How does the data below read from its first line through the line containing "left elbow: (42, 181)"? Print those lines exactly.
Task material START
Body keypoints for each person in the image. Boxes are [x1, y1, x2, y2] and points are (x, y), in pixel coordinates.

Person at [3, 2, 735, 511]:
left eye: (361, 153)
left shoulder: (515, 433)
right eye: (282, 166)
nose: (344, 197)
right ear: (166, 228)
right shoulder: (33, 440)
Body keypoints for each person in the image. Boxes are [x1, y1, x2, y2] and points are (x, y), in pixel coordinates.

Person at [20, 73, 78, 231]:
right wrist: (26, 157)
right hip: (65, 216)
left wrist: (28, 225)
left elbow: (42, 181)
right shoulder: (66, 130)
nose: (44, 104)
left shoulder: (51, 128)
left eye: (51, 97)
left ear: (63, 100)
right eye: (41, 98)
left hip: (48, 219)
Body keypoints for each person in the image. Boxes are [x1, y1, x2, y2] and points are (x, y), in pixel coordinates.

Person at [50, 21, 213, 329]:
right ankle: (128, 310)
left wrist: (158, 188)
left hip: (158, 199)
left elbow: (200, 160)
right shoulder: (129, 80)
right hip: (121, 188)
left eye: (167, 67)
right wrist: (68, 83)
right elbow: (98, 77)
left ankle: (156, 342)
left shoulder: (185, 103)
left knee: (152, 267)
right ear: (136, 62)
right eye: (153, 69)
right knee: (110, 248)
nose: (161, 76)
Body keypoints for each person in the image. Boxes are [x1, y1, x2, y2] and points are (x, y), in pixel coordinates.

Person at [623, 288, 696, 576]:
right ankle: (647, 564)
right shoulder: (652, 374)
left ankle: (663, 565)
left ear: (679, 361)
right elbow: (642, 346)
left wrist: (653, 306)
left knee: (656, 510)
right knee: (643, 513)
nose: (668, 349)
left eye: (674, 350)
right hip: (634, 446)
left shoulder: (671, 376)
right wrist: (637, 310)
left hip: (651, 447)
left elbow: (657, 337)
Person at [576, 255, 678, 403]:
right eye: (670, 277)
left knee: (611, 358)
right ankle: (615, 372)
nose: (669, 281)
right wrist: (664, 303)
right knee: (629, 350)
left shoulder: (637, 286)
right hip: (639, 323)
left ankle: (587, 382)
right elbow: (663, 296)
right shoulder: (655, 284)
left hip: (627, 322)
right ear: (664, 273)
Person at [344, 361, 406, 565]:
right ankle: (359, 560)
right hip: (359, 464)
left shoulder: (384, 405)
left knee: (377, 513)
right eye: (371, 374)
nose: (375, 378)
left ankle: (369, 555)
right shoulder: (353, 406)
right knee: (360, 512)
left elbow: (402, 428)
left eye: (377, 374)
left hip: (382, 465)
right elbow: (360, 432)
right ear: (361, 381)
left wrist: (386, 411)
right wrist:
Task material END
Solution to this exercise:
Body keypoints for each person in the image. Boxes are [x1, y1, x2, y2] and points are (x, y), in pixel coordinates.

Person at [3, 2, 735, 511]:
left eye: (361, 153)
left shoulder: (515, 433)
right eye: (282, 166)
nose: (344, 197)
right ear: (166, 228)
right shoulder: (33, 440)
Body keypoints for each person in the image. Boxes are [x1, y1, x2, y2] and points are (x, y), in pixel coordinates.

Person at [20, 73, 78, 231]:
right wrist: (26, 157)
right hip: (65, 216)
left wrist: (28, 225)
left elbow: (42, 181)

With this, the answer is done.